I tried to visit Beaucastel without an appointment at the end of a trip to France in 1992. My wife and I waited outside on a hard cement bench for a host on the instructions of the BC office staff. Apparently, production was on the longest lunch break in history and we finally gave up and left to drive back to Paris for our flight early the next morning.

I wonder if this heating process also kills the brettanomyces yeast responsible for spoiling (in my opinion) so many Rhone wines. I guess I just don't like the smell of sweaty saddles (as brett is often described although I have pulled a saddle off the back of a horse to snarf as a point of comparison).

In fact, I know what bret smells and tastes like, I hate it and I consider any bret to be a flaw...do others agree? Alder, have you ever addressed this? To me allowing bret to form just seems like lazy viticulture and winemaking practices.

Alder wrote:
09.07.06 at 10:09 PM


Not everyone agrees that brett is a flaw. Some people have a very high tolerance for it. I actually don't mind small amounts that are well integrated with the rest of the wine, but at a certain point it becomes too much for me.

I'm not an expert on winemaking chemistry, but some people consider brett a "stylistic" element in a wine, others consider it a scourge, like TCA to be wiped out of cellars. I think it's a bit of a stretch to attribute it to lazy winemaking, but you're prefectly right to avoid those wines that have it if you don't care for the effects.

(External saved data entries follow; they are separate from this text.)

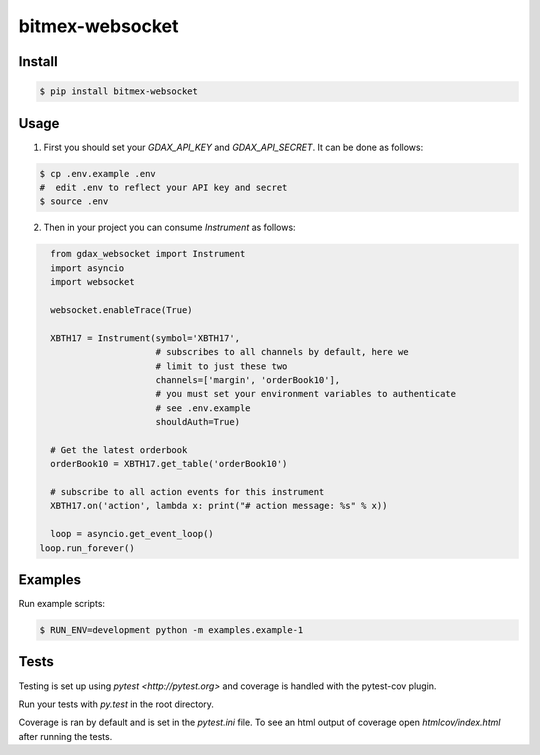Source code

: bitmex-websocket
================
.. image:: https://api.travis-ci.org/joliveros/bitmex-websocket.svg?branch=master
    :target: https://travis-ci.org/joliveros/bitmex-websocket
.. image:: https://requires.io/github/joliveros/bitmex-websocket/requirements.svg?branch=master
    :target: https://requires.io/github/joliveros/bitmex-websocket/requirements?branch=master
.. image:: https://coveralls.io/repos/joliveros/bitmex-websocket/badge.svg?branch=master
    :target: https://coveralls.io/r/joliveros/bitmex-websocket?branch=master

Install
-------

.. code-block:: sh

    $ pip install bitmex-websocket

Usage
-----

1. First you should set your `GDAX_API_KEY` and `GDAX_API_SECRET`. It can
   be done as follows:

.. code-block:: sh

    $ cp .env.example .env
    #  edit .env to reflect your API key and secret
    $ source .env

2. Then in your project you can consume `Instrument` as follows:

.. code-block:: python

    from gdax_websocket import Instrument
    import asyncio
    import websocket

    websocket.enableTrace(True)

    XBTH17 = Instrument(symbol='XBTH17',
                        # subscribes to all channels by default, here we
                        # limit to just these two
                        channels=['margin', 'orderBook10'],
                        # you must set your environment variables to authenticate
                        # see .env.example
                        shouldAuth=True)

    # Get the latest orderbook
    orderBook10 = XBTH17.get_table('orderBook10')

    # subscribe to all action events for this instrument
    XBTH17.on('action', lambda x: print("# action message: %s" % x))

    loop = asyncio.get_event_loop()
  loop.run_forever()

Examples
--------

Run example scripts:

.. code-block:: sh

    $ RUN_ENV=development python -m examples.example-1

Tests
-----

Testing is set up using `pytest <http://pytest.org>` and coverage is handled
with the pytest-cov plugin.

Run your tests with `py.test` in the root directory.

Coverage is ran by default and is set in the `pytest.ini` file.
To see an html output of coverage open `htmlcov/index.html` after running the tests.
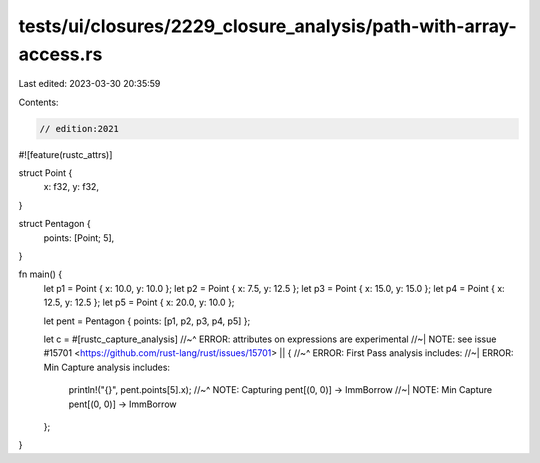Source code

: tests/ui/closures/2229_closure_analysis/path-with-array-access.rs
=================================================================

Last edited: 2023-03-30 20:35:59

Contents:

.. code-block:: rs

    // edition:2021

#![feature(rustc_attrs)]

struct Point {
    x: f32,
    y: f32,
}

struct Pentagon {
    points: [Point; 5],
}

fn main() {
    let p1 = Point { x: 10.0, y: 10.0 };
    let p2 = Point { x: 7.5, y: 12.5 };
    let p3 = Point { x: 15.0, y: 15.0 };
    let p4 = Point { x: 12.5, y: 12.5 };
    let p5 = Point { x: 20.0, y: 10.0 };

    let pent = Pentagon { points: [p1, p2, p3, p4, p5] };

    let c = #[rustc_capture_analysis]
    //~^ ERROR: attributes on expressions are experimental
    //~| NOTE: see issue #15701 <https://github.com/rust-lang/rust/issues/15701>
    || {
    //~^ ERROR: First Pass analysis includes:
    //~| ERROR: Min Capture analysis includes:
        println!("{}", pent.points[5].x);
        //~^ NOTE: Capturing pent[(0, 0)] -> ImmBorrow
        //~| NOTE: Min Capture pent[(0, 0)] -> ImmBorrow
    };
}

As for whether the heat kills brett, I have no idea. Perhaps Steve will know.

Joel wrote:
09.08.06 at 10:35 PM

I found the following article at Wineanorak very interesting. It is well written in that it addresses the science (which appeals to my engineering brain) while being readable for those not so scientifically inclined.

In some ways it supports my feelings about brett but in other ways supports the assertion that some brett (or rather the right molecule) is an advantage. In truth, I think it will always be subjective but there is no doubt that picking riper grapes opens up the door to residual sugar which can allow brett to flourish. It also seems to indicate that heat would exacerbate brett, even using Beaucastel in the article.


09.17.06 at 2:28 PM

Do you know that pasteurisation by mister Pasteur was first tried out on wines? Then also it’s nice to know that written records about heating sake to pasteurise it, dates back to 1100 in China and 1600 in Japan. Well then you know now. Cheers and thanks Alder

Geoff Smith wrote:
10.11.06 at 2:33 PM

A great trade tasting took place yesterday in SF in which various bottlings of Beaucastel Hommage, Beaucastel rouge (including the 1988) and Beaucastel Roussanne Vielles Vignes, were showcased. Great wines!